Infléchir les émissions de dioxyde de carbone nécessite 1.000 milliards de dollars annuels qui seraient financés à la fois par le public et le privé. | JC Gellidon via Unsplash
Infléchir les émissions de dioxyde de carbone nécessite 1.000 milliards de dollars annuels qui seraient financés à la fois par le public et le privé. | JC Gellidon via Unsplash

Climat: rien n'est perdu (mais ça coûtera cher)

Trois ans et des investissements massifs pourraient changer la donne.

Trois ans et autant de milliers de milliards de dollars pourraient inverser le cours des choses pour l'environnement, estime l'Agence Internationale de l'Énergie. Dans son World Energy Outlook annuel, que Bloomberg a pu consulter, l'institution constate que la crise du Covid-19 et la mise à l'arrêt d'une partie de l'économie mondiale a provoqué une baisse importante des émissions de CO2 au niveau global.

Une décrue qui pourrait n'être que temporaire si les investissements massifs annoncés par de nombreux gouvernements relancent une économie aussi énergivore que celle du monde d'avant.

Le montant des sommes que consacrent de nombreux États au redémarrage de l'économie pourraient en revanche, si elles étaient utilisées à bon escient, être mises au service d'une transition rapide et socialement positive vers des activités moins carbonées.

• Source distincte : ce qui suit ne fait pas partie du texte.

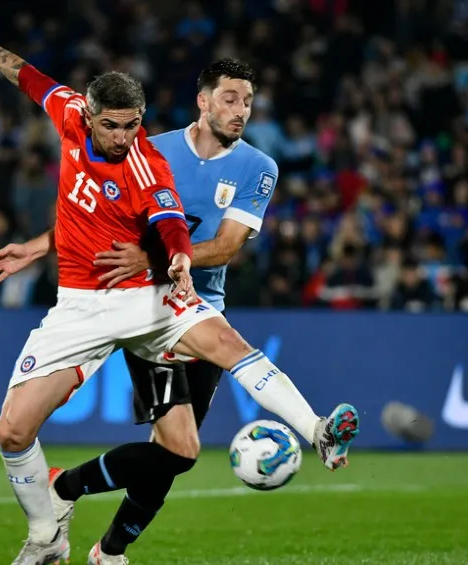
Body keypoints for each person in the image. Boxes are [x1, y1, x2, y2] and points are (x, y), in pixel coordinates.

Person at [0, 8, 359, 565]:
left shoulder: (154, 162)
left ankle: (317, 430)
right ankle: (47, 533)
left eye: (131, 126)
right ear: (89, 115)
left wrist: (176, 260)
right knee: (12, 432)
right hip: (82, 304)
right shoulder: (73, 115)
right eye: (112, 126)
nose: (123, 138)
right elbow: (29, 77)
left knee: (205, 397)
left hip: (151, 293)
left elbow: (170, 222)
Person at [48, 58, 329, 564]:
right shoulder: (149, 151)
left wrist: (152, 255)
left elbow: (225, 249)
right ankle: (71, 499)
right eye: (229, 98)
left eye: (247, 101)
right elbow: (101, 217)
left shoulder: (258, 168)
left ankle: (103, 542)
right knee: (177, 448)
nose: (240, 110)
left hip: (203, 310)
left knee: (176, 454)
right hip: (147, 310)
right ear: (203, 101)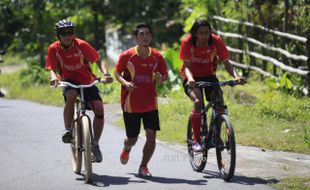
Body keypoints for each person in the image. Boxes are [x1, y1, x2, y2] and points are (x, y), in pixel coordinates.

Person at [46, 19, 113, 162]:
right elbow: (52, 68)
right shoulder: (53, 48)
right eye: (63, 33)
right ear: (58, 35)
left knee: (100, 109)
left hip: (87, 81)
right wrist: (53, 78)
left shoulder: (81, 45)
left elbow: (99, 60)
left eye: (70, 33)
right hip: (68, 81)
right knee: (71, 94)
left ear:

Selon l'AIE, l'avenir se trouverait transformé si le monde dans son ensemble profitait de cet instant si particulier de son histoire moderne pour investir 3.000 milliards de dollars [2.650 milliards d'euros] sur les trois années à venir, afin de verdir sa fourniture énergétique.

Action vertueuse

Les émissions de dioxyde de carbone respecteraient alors les mesures prévues pas les accords de Paris en 2015. «Le plan ferait de 2019 le pic définitif des émission globales, mettant le climat sur le chemin des objectifs à long terme qui lui ont été fixés», selon le rapport de l'AIE.

Ce choix politique bénéficierait à la fois aux économies nationales et au changement climatique: l'agence estime à 9 millions le nombre d'emplois susceptibles d'être créés par ce basculement vers le développement durable (efficience énergétique du bâti, solaire et éolien, véhicules électriques, industrie), avec un gain de 3,5 points de PIB en 2023.

Ces 1.000 milliards annuels, qui représentent 0,7% du PIB global pour une année, ne seraient pas seulement financés par gouvernements. Seuls 30% viendraient du public, soit 10% de ce qu'ont d'ores et déjà annoncé les États pour relancer leurs économies, selon les calculs de l'AIE. Le reste proviendrait du secteur privé, qui serait motivé à la transition par des politiques fiscales avantageuses ou des commandes publiques.

Les chiffres et données du rapport sont considérés comme «hautement irréalistes» par Brian O'Callaghan, chercheur à l'université d'Oxford, mais sont bien accueillis par d'autres analystes du secteur. Si cet optimisme de l'AIE peut effectivement être criticable, il n'en montre pas moins un début de chemin pratiquable vers des choix plus respectueux de l'environnement, dont les gouvernements qui réfléchissent aux prochaines mesures de relance pourraient s'inspirer.